With virtualization today, we hear a lot of poor application performance. What nobody is really 100 percent sure about yet is whether this is because of the I/O overhead generated by the virtual machines, or are the applications themselves just bad virtualization citizens.
Barry Zane, CTO of ParAccel, a provider of a massively parallel processing database, believes that poor virtual machine performance has a lot more to do with the way the application is built than it does with the virtual machines themselves. To back up that perspective, ParAccel today announced that it has achieved the fastest 1 TB TPC benchmark ever running is massively parallel database on top of VMware vSphere 4. That new benchmark record, the company said, attains database load times that are 8.7 times faster than the previous record holder using 37 percent fewer servers. Specifically, an 80-node cluster of ParAccel's PADB version 2.5 consolidated on 40 DL380 servers from Hewlett-Packard running VMware vSphere 4 achieved 1,316,882 Composite Queries per Hour (QphH) at 1,000 GB, a price/performance of U.S. $.70/QphH.
Now the value of a benchmark is in the eye of the beholder. But Zane notes that his company's database runs faster on top of virtual machine software that it does on some physical servers running some forms of Linux.

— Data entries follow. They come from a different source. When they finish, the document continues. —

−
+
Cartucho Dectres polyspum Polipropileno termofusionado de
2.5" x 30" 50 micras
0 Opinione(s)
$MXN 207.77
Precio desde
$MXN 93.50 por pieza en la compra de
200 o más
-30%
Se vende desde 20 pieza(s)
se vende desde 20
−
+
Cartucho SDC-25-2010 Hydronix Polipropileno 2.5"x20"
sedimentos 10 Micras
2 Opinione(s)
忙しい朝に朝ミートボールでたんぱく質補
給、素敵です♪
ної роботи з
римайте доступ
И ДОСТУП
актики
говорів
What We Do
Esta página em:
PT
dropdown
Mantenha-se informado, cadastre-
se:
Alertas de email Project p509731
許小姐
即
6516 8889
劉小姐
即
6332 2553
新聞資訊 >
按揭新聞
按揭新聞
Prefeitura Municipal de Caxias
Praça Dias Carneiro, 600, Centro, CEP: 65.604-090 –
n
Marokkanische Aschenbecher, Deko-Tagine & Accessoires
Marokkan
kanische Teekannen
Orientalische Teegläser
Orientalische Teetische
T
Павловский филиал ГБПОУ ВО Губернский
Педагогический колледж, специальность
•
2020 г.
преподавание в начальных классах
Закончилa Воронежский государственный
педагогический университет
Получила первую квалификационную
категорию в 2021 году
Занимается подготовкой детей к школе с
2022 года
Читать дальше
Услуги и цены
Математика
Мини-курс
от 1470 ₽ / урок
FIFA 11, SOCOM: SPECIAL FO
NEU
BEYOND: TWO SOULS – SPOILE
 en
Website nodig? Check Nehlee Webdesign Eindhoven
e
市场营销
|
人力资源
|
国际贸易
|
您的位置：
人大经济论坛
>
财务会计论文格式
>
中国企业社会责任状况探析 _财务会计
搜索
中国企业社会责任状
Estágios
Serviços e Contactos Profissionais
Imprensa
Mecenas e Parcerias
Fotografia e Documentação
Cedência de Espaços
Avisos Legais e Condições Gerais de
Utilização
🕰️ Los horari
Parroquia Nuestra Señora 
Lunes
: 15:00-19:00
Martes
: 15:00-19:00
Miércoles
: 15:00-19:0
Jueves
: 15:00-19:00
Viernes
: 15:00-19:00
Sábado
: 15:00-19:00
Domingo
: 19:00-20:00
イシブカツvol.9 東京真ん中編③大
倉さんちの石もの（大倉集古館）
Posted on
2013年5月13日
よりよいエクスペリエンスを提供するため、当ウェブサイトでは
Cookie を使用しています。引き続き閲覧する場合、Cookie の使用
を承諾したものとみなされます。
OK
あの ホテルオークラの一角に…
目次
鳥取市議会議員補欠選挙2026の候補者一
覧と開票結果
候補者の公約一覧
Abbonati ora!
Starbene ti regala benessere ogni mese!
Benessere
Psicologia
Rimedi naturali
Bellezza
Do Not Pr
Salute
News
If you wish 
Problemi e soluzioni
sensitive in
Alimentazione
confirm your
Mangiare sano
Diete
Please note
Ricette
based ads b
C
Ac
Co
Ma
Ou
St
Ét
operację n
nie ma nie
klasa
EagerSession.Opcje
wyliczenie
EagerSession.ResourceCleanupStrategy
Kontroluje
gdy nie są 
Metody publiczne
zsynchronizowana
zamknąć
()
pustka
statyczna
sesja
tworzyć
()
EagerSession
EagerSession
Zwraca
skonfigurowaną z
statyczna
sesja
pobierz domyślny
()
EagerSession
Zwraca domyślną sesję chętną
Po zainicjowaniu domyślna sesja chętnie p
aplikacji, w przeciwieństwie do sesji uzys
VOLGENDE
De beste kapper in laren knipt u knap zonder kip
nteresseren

He attributes that to the fact that VMware, for example, does a much better job managing I/O throughput than some of the work that has gone into Linux.
Whatever the reason, Zane says that when it comes to virtualization, the real name of the game to is avoid swapping memory. Virtual machines are obviously hungry for memory, but if properly managed they don't present a performance issue. The key phrase there is "properly managed," because what virtual machines will do is expose a poorly designed application pretty quickly.